Vacationers we met felt safer opting for take-out, cooking for themselves, as we did (our Yeti cooler came in especially handy on a 3,000-mile road trip), seeking out local farmers’ markets where it was often necessary to wait on line to prevent crowds.
Likely because we are stuck at home, I’ve been thinking about once-in-a-lifetime outdoor meals we’ve enjoyed on vacation. For example, in Belize, a few years ago, we were privileged to stay at the private island resort Cayo Espanto, a good bet for social distancing at any time as you stay in private villas catered to by your own staff. Belize is famous for its immense barrier reef and at the edge, in the clear water, we went fishing for snapper and looked for conch, passing. all varieties of tropical fish. When we had some, our 22-year-old guide, Carlos Cordova, gave us a lesson in making conch ceviche, the island’s most popular appetizer, cutting off the meat in small pieces, soaking it in lime to “cook.” He added peppers, onions, tomato and cilantro before adding spices – salt, pepper, a dash of Worcestershire sauce, maybe a little hot sauce. “Everyone makes it differently,” he explained. The snapper my husband caught was prepared by the chef for our private dinner later. Nice!

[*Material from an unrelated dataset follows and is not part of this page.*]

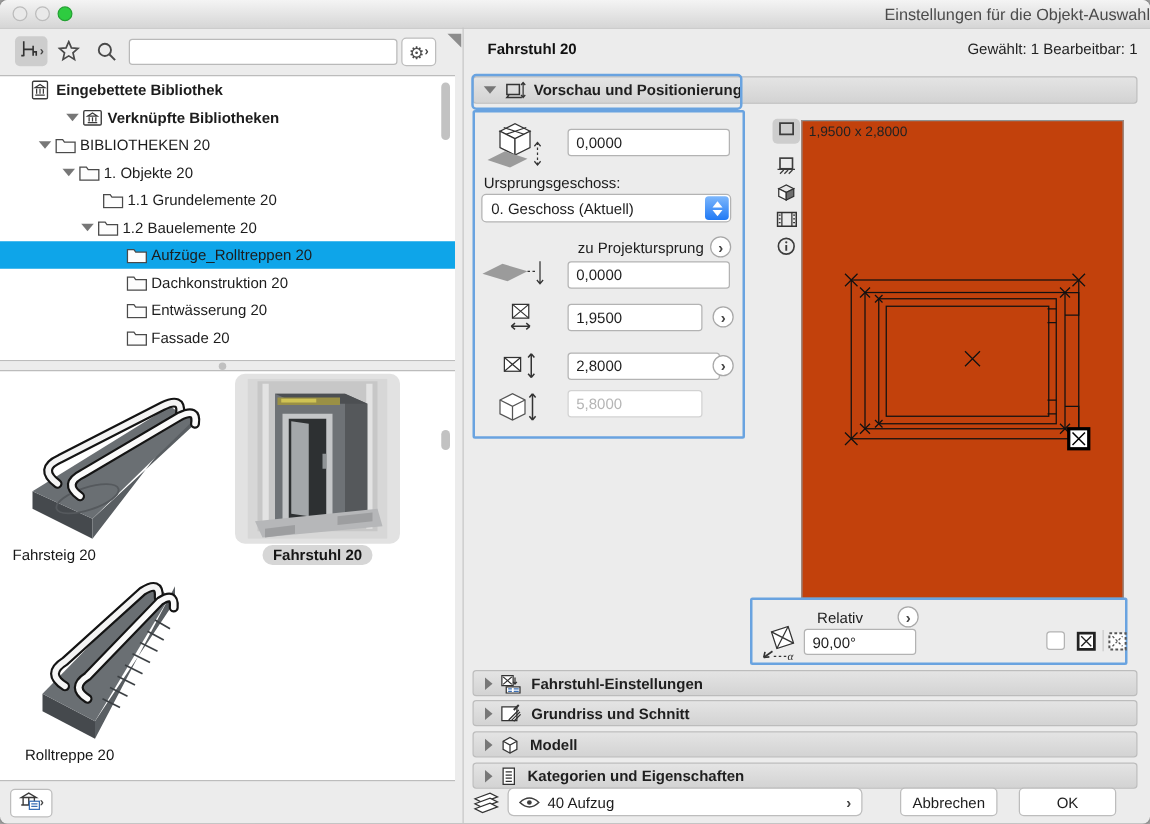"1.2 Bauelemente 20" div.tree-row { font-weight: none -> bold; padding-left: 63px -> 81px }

Just before the pandemic, last January, I met my oldest girlfriends for our annual getaway, this time to a beach front villa in Discovery Bay, Jamaica, owned and used by the Stewart family who own Sandals Resorts International. The villa is rented through the Sandals-owned Your Jamaican Villas and couldn’t be further from the experience of the popular all-inclusive Beaches and Sandals resorts.

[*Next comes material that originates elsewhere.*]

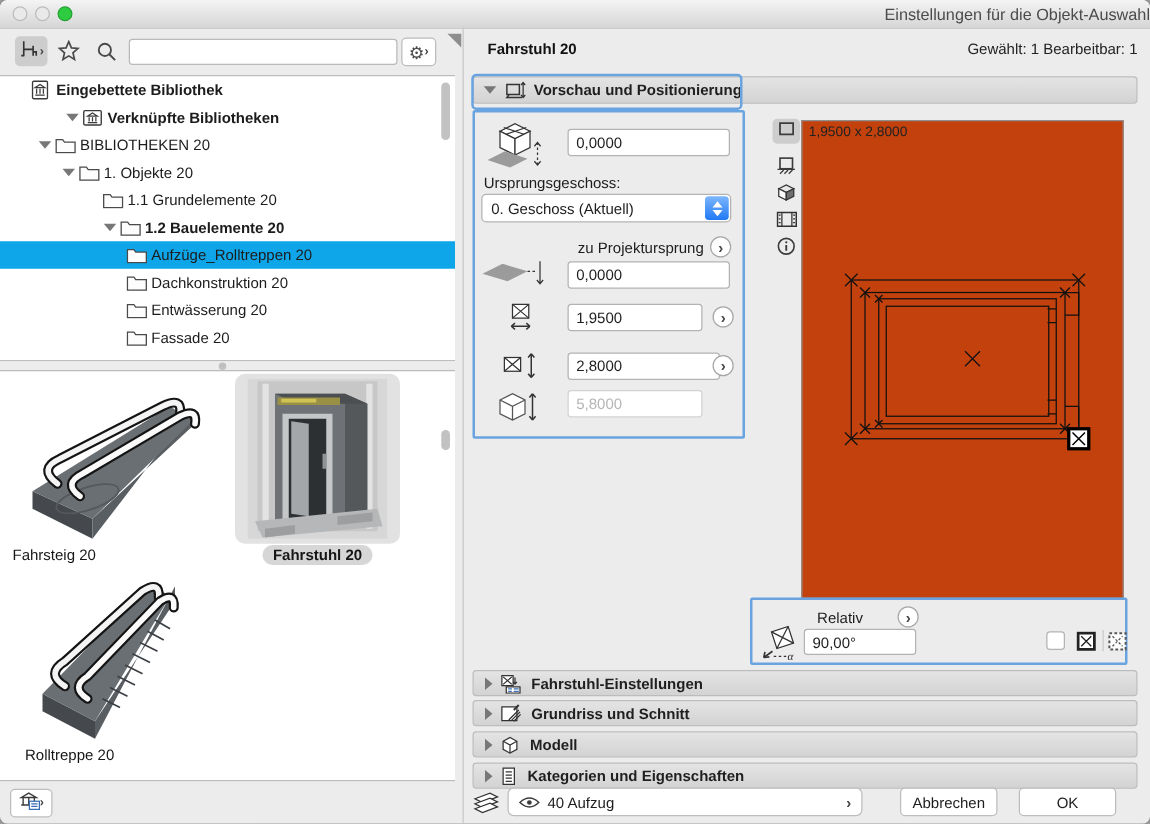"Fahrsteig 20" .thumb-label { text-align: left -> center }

Even before the pandemic upended our lives, families were seeking a more intimate experience, our meals prepared and served outdoors by our chef, Shanque Witter, trained at the prestigious Culinary Institute of America. She treated us to the local fruit Ackee for breakfast, prepared with peppers, onions and bacon. There was also jerk chicken and shrimp, an assortment of freshly baked bread and traditional bread pudding for dessert. I’d love to return with my family. They would love all the watersports, as well as the food.
There is nothing better than a breakfast of extra-crispy bacon, eggs and pancakes cooked outdoors in a clearing, complete with chuckwagon and campfire. We experienced this pleasure after an early-morning horseback ride at Flathead Lake Lodge in Montana, which has been run by the Averill family for the past 75 years. “The breakfast ride is my favorite thing at the ranch. Breakfast tastes so much better,” said Sydney Byrne, 17, here with her family from Las Vegas.
Sadly, many families won’t be able to gather for that special Christmas meal, Hannukah latkes, cookie swaps, parties or special holiday restaurant brunches or that annual visit to take in the decorations at Disneyland or New York. But with the vaccine coming, we can think about where we have been — and where we hope to go in the future.
And like other families, we did have unexpected adventures and memorable meals — though not in restaurants — like in the Grand Canyon. Typically, these trips book more than a year in advance. (Western River Expeditions is now taking reservations for 2022.) Because of the pandemic, many had to postpone their long-planned trip, leaving space for those like us and others who jumped at the chance to return to raft the Grand Canyon again. “It’s different every time,” explained Californian Larry England.
In the end, no one minded switching vacation plans or the additional health and safety protocols for the chance to get outdoors away from home having someone else cook for them in remote settings. I’m still thinking about the fish boil and veggie paella prepared over an open fire at a hilltop cabin at Flathead Lake Lodge. The kids were happily engaged elsewhere.
“The best vacation I’ve ever had,” enthused one of the riders.
Here’s to lots more memorable meals in 2021.
©2020 Eileen Ogintz. Distributed by Tribune Content Agency, LLC.